* EXERCISE DIRECTIONS *
Can you return all of the lines below word for word, leaving out the pictures?
*** Begin section ***
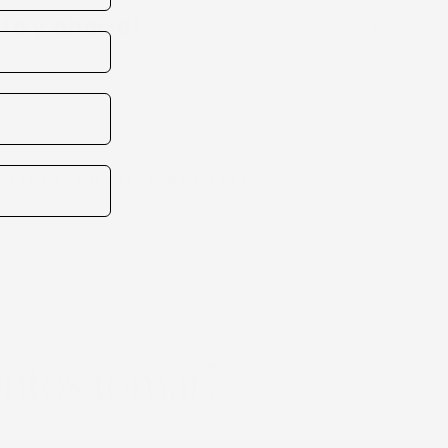
te y ahorra!
$ 637.50
$
750.00
roducto cada mes!
recurrente
do quieras a partir del tercer mes
AGREGAR AL CARRITO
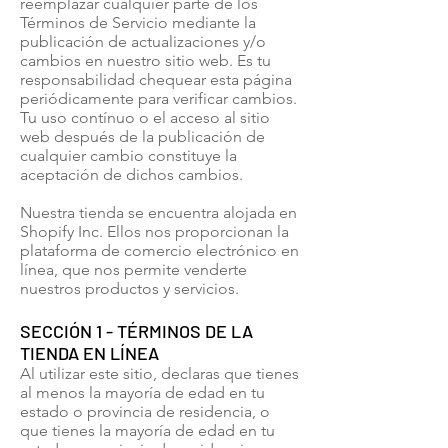
reemplazar cualquier parte de los
Términos de Servicio mediante la
publicación de actualizaciones y/o
cambios en nuestro sitio web. Es tu
responsabilidad chequear esta página
periódicamente para verificar cambios.
Tu uso contínuo o el acceso al sitio
web después de la publicación de
cualquier cambio constituye la
aceptación de dichos cambios.
Nuestra tienda se encuentra alojada en
Shopify Inc. Ellos nos proporcionan la
plataforma de comercio electrónico en
línea, que nos permite venderte
nuestros productos y servicios.
SECCIÓN 1 - TÉRMINOS DE LA
TIENDA EN LÍNEA
Al utilizar este sitio, declaras que tienes
al menos la mayoría de edad en tu
estado o provincia de residencia, o
que tienes la mayoría de edad en tu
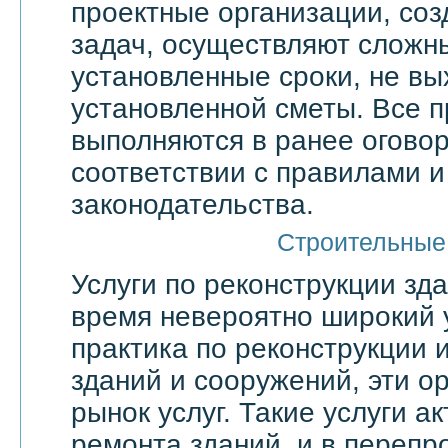
проектные организации, со
задач, осуществляют сложн
установленные сроки, не вы
установленной сметы. Все 
выполняются в ранее оговор
соответствии с правилами 
законодательства.
Строительные
Услуги по реконструкции зд
время невероятно широкий 
практика по реконструкции 
зданий и сооружений, эти о
рынок услуг. Такие услуги а
ремонта зданий, и в переп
*** End section ***
* RESULT OF THIS EXERCISE *
te y ahorra!
$ 637.50
$
750.00
roducto cada mes!
recurrente
do quieras a partir del tercer mes
AGREGAR AL CARRITO
reemplazar cualquier parte de los
Términos de Servicio mediante la
publicación de actualizaciones y/o
cambios en nuestro sitio web. Es tu
responsabilidad chequear esta página
periódicamente para verificar cambios.
Tu uso contínuo o el acceso al sitio
web después de la publicación de
cualquier cambio constituye la
aceptación de dichos cambios.
Nuestra tienda se encuentra alojada en
Shopify Inc. Ellos nos proporcionan la
plataforma de comercio electrónico en
línea, que nos permite venderte
nuestros productos y servicios.
SECCIÓN 1 - TÉRMINOS DE LA
TIENDA EN LÍNEA
Al utilizar este sitio, declaras que tienes
al menos la mayoría de edad en tu
estado o provincia de residencia, o
que tienes la mayoría de edad en tu
проектные организации, со
задач, осуществляют сложн
установленные сроки, не вы
установленной сметы. Все 
выполняются в ранее оговор
соответствии с правилами 
законодательства.
Строительные
Услуги по реконструкции зд
время невероятно широкий 
практика по реконструкции 
зданий и сооружений, эти о
рынок услуг. Такие услуги а
ремонта зданий, и в переп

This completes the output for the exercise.